Yesterday’s International Herald Tribune included two sentences that might have benefited from one more pass by the editor:
1 To the surprise of no one who has followed the issue, a new report provided evidence that the cyber attacks coming from China are heavily state-sponsored rather than being the work of independent actors.
A spokesperson for the Chinese Foreign Ministry (or maybe it was his translator) decried “the evidence in this so-called report”. But as the existence of the report is not in doubt, the modifier would have worked better in its traditional place in government denial-speak: The “so-called evidence” in this report.
2 In a news story about the arrest of a Mr. Yaacoub, the grounds were described as “suspicion of taking part in the continuing shadow war between Israel and Iran and Hezbollah”.
If you know the regional politics, you know to read the end of this sentence as A AND (B+C). But if you didn’t know the politics, you might think that Israel and Iran are together at war with Hezbollah or that all three are at war with each other.

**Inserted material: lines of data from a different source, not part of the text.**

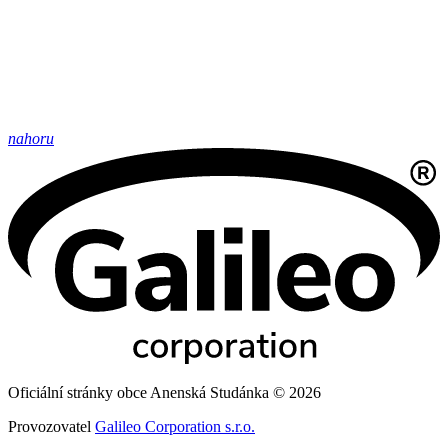
nahoru
Oficiální stránky obce Anenská Studánka © 2026
Provozovatel
Galileo Corporation s.r.o.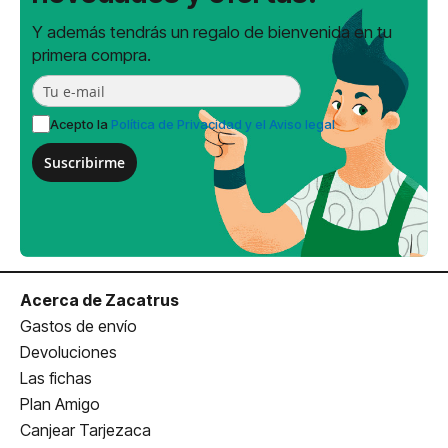
Y además tendrás un regalo de bienvenida en tu
primera compra.
Acepto la
Política de Privacidad y el Aviso legal
Suscribirme
Acerca de Zacatrus
Gastos de envío
Devoluciones
Las fichas
Plan Amigo
Canjear Tarjezaca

If the subject were something less negatively valenced, such as friendship, you could simply move the first party before the subject e.g., “this was part of Bill’s continuing friendship with Susan and Carlos”. But as the subject is “shadow war”, doing that might come across as blaming one side or the either entirely for the war — it’s Israel’s shadow war with or Iran and Hezbollah’s shadow war with. I could not find a better way but no doubt many of you can.